Mark Silk of Religion News Service wrote today that if the Smith decision had gone the other way, there might not have been an RFRA in response. I think he’s right. I’ll come back to why that’s the case.
But I want to argue that the problem with Indiana’s RFRA is inherent in the language of the law in the first place. The problem exists in the 1993 law and likely in all of the laws passed since then. The RFRA laws define religious exercise as “any exercise of religion,whether or not compelled by, or central to, a system of religious belief.” I’ve written before that a notion of religious belief separate from group practice is hard to understand. If we understood government infringement in terms of constitutional history, it would involve the limitation of a group’s central practice.
This is why the Sherbert decision makes sense. Worshipping on Saturday was a central issue to Adventists. In that regard, the use of peyote by Smith as part of religious ritual could have been defended, as long as this was established group practice. If, on the other hand, Smith and his friend had used the peyote as an individual option, the Oregon laws would hold. Furthermore, to suggest that “any” religious exercise — even if not central — is of equal weight simply defies logic.

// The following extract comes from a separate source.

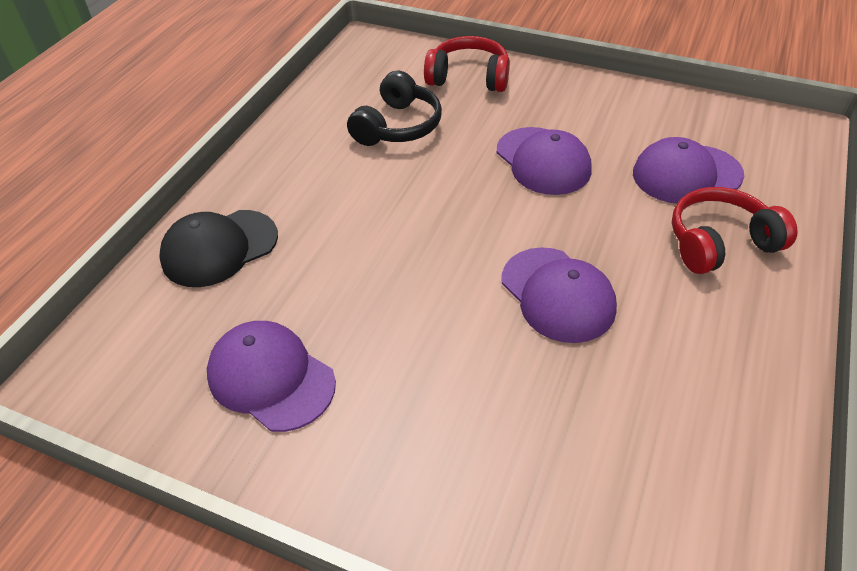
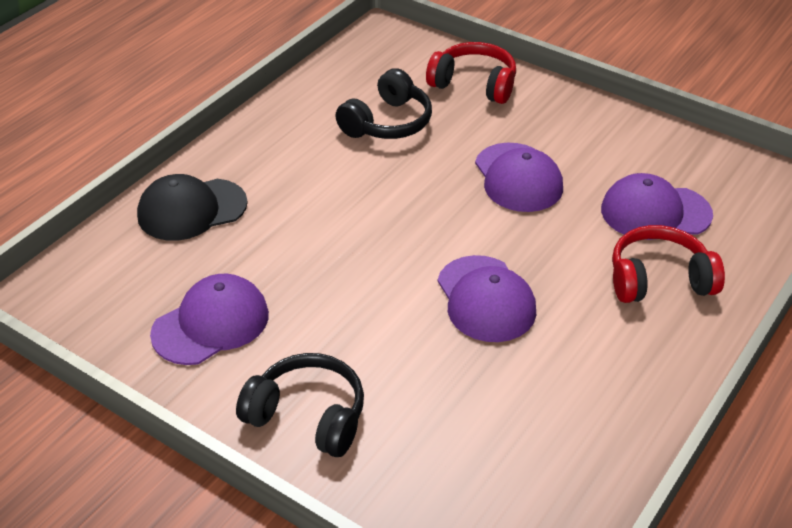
camera: 10 degrees right, 5 degrees down
purple cap [207,321,336,432] -> purple cap turned 90 degrees clockwise [150,274,269,365]
none -> black headphones [236,353,364,457]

A second problem with the RFRA laws is that they have a relatively open definition of religion. Past jurisprudence has extended the right of religious expression not only to minority religions (Holt vs. Hobbs, 2015, on beard length for Muslim Prisoners) but to nonbelievers as well (Torcaso vs. Watkins, Oregon 2014). News reports have already shown up in Indiana regarding the proposed Church of Cannabis and the Wiccan plan to dance naked at the state house on the next full moon.
While the Indiana law was championed by conservative Christians, it opens the door for a host of other unintended challenges as Jonathan Merritt observed last year. Satanic statues in Oklahoma and Florida have demonstrated that protections for conservative Christians can easily be co-opted by other groups. This may seem like an extreme example, but I can imagine an atheist group claiming religious exemption to a personhood amendment based on their “deeply held beliefs” about when life begins. In what way is that not coercion by the state?
The third problem with RFRA laws comes in the need for consistent application. Who decides which particular violation of one’s religion exercise should be pursued in court? Ben Corey wrote this tongue-in-cheek post about all the reasons why one could refuse to bake a wedding cake. If every possible violation of someone’s personal principles becomes an occasion for legal redress against the state, it seems we would rapidly approach the scenario that Justice Scalia described above.
Here’s my overall conclusion. The RFRA laws are hampered precisely because they are negative statements. Rather than attempting to carve out a safe place for religious practice in a pluralistic society where increasing numbers of people claim no religious affiliation, we’ve attempted to protect the status quo against incursion from the changing society.
This is doomed from the start. The sooner we can begin to discuss the legitimate role of religion (which will protect ministers and churches from performing weddings against their church’s discipline), the better we’ll be able to protect the legitimate rights of believers and nonbelievers alike.